Assignment:
Only lines containing "рекламы" belong in the answer, each copied from the entries below.

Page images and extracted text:
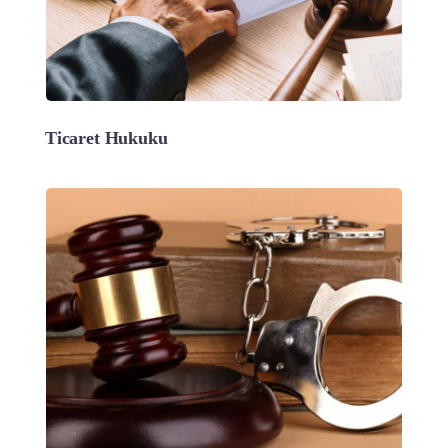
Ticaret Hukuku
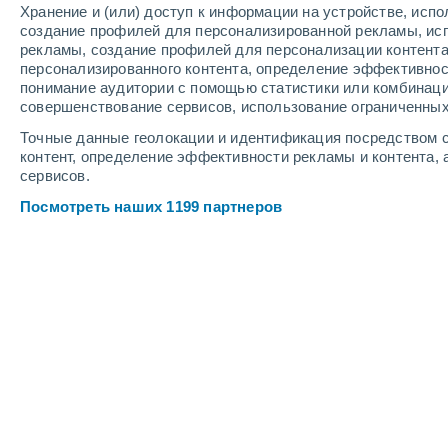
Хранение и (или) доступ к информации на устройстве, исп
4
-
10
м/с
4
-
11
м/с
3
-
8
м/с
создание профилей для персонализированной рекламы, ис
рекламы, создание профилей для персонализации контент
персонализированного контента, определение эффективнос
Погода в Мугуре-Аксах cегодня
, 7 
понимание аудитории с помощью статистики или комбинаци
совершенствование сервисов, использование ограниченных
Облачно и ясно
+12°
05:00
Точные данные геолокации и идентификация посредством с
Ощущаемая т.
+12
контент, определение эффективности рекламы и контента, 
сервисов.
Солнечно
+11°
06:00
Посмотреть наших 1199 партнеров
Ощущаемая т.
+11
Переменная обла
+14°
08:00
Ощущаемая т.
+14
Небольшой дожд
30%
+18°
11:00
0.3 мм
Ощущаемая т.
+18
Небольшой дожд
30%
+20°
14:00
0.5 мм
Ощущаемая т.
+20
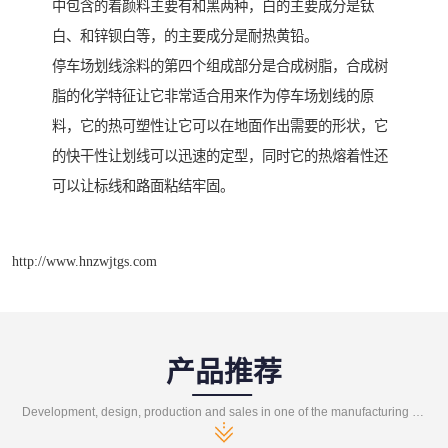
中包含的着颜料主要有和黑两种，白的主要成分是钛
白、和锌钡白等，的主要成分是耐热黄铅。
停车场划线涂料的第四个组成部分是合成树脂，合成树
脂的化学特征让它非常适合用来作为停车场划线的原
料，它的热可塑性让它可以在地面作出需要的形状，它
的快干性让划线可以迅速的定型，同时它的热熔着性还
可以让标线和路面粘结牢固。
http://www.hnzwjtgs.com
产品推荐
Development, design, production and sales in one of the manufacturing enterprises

...

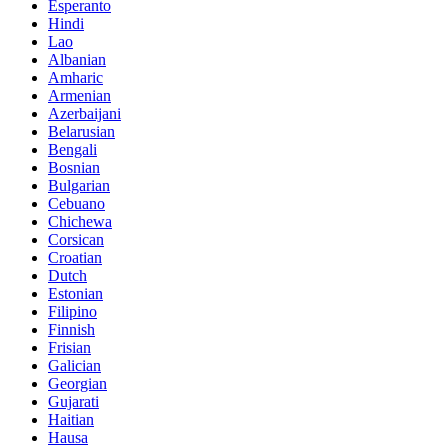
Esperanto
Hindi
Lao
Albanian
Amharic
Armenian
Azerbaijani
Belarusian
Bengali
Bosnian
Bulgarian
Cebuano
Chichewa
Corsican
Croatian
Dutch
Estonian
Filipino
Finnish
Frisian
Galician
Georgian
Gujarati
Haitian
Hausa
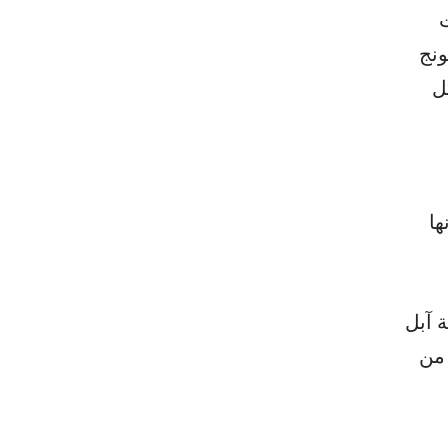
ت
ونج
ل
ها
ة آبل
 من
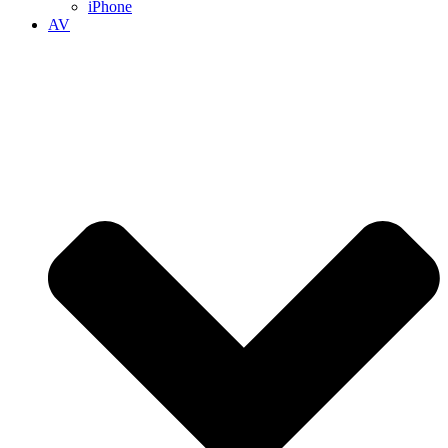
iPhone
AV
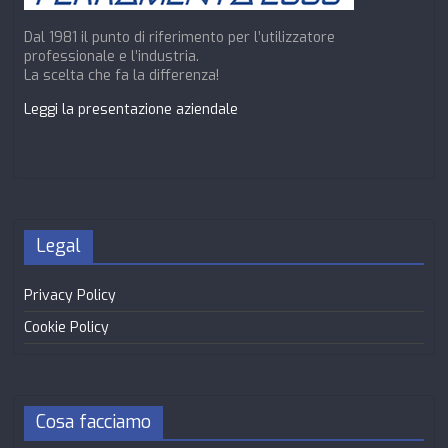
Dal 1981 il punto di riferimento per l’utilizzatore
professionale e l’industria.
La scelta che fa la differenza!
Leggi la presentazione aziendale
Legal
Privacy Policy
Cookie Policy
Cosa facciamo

Exercise result:
создание профилей для персонализированной рекламы, ис
рекламы, создание профилей для персонализации контент
контент, определение эффективности рекламы и контента, 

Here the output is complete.